ECON 111 - TTH 2:35-4:05
POSITION FOR A ZERO INFLATION TARGET
Targeting very low rates of inflation, even zero inflation, has merits in that it avoids the problems associated with runaway inflation or hyperinflation. Historical examples of the extreme costs of inflation are Germany in the 1920’s and the United States in the 1970’s. The excessive printing of money by Germany’s central bank under the Wei mar regime in the 1920’s led to hyperinflation there. This inflation destroyed the savings of the middle class and was so disruptive to society that it opened the door political instability and the rise of the Nazi regime. By the 1970’s the United States had been using expansionary monetary policy persistently to boost aggregate demand in the economy. The public lost faith in the Fed’s commitment to low inflation and the increasing inflationary expectations led to a wage-price spiral that crippled the U.S. economy for a decade.
P
Positive
High inflation increases the opportunity cost of holding cash balances and can induce people to hold a greater portion of their assets in interest paying accounts. However, since cash is still needed to carry out transactions, more "trips to the bank" are necessary in order to make withdrawals, wearing out the "shoe leather." These are known as shoe leather costs. In addition, inflation implies that firms will be making frequent price changes. Changing prices in and of itself has costs, such as reprinting menus. These costs are referred to as menu costs.

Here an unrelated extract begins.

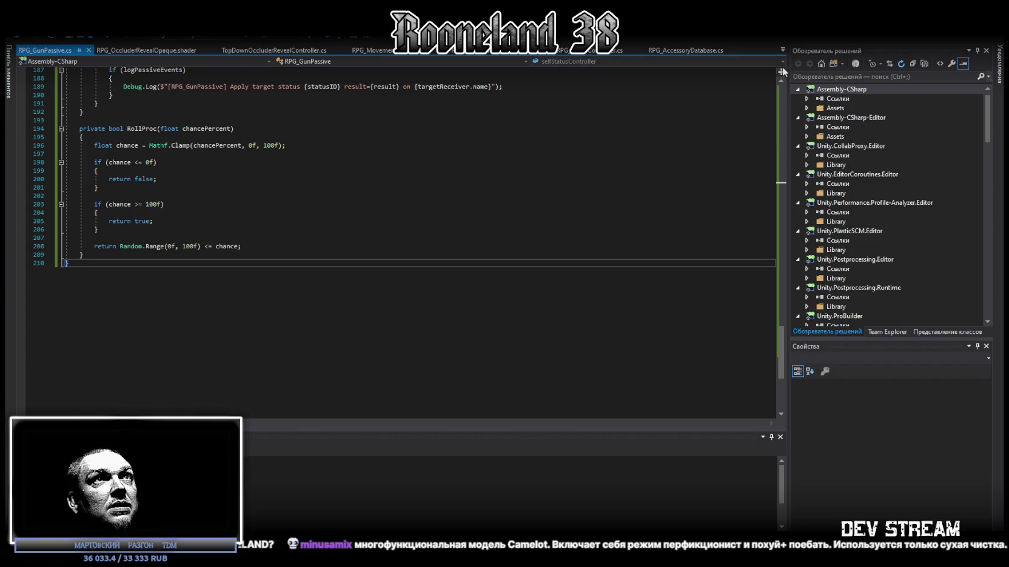
Step: Switch to RPG_EquipmentStatsApplier.cs and paste the new accessory-effect-removal code over its contents
click(782, 50)
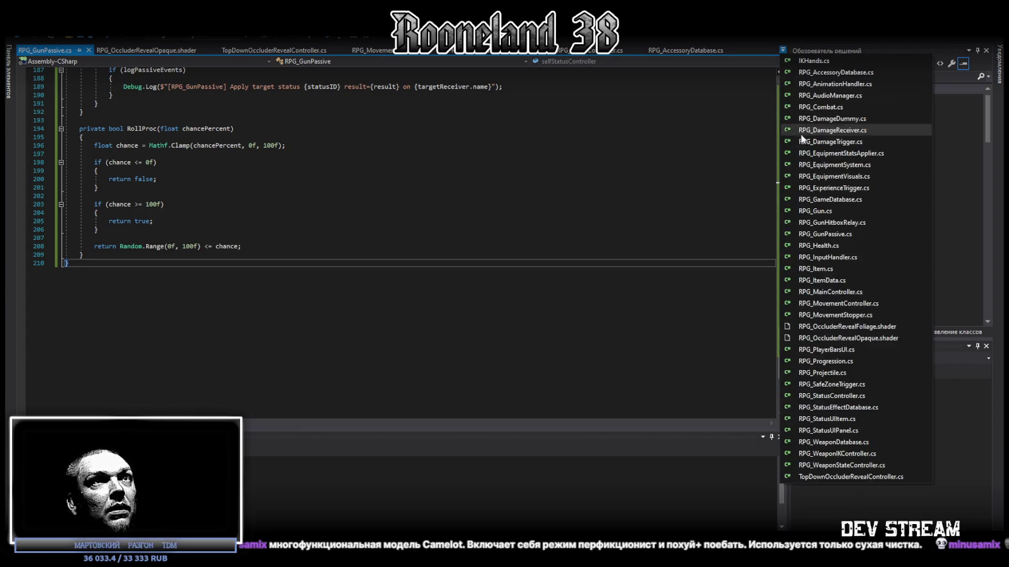
click(830, 156)
scroll(408, 346, down, 10)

(Menu Cost - The cost to a firm resulting from changing its prices. The name stems from the cost of restaurants literally printing new menus, but economists use it to refer to the costs of changing nominal prices in general.)
Negative
High or unpredictable inflation rates are regarded as harmful to an overall economy. They add inefficiencies in the market and make it difficult for companies to budget or plan in the long-term. Inflation can act as a drag on productivity; companies are forced to shift resources away from products and services in order to focus on profit and losses from currency inflation. Uncertainty about the future purchasing power of money discourages investment and saving. Inflation can impose hidden tax increases because inflated earnings push tax payers into higher income tax rates, unless the tax brackets are indexed to inflation.
With high inflation, purchasing power is redistributed from those on fixed nominal incomes, such as some individuals whose pensions are not indexed to the price level, towards those with variable incomes whose earnings may better keep pace with the inflation.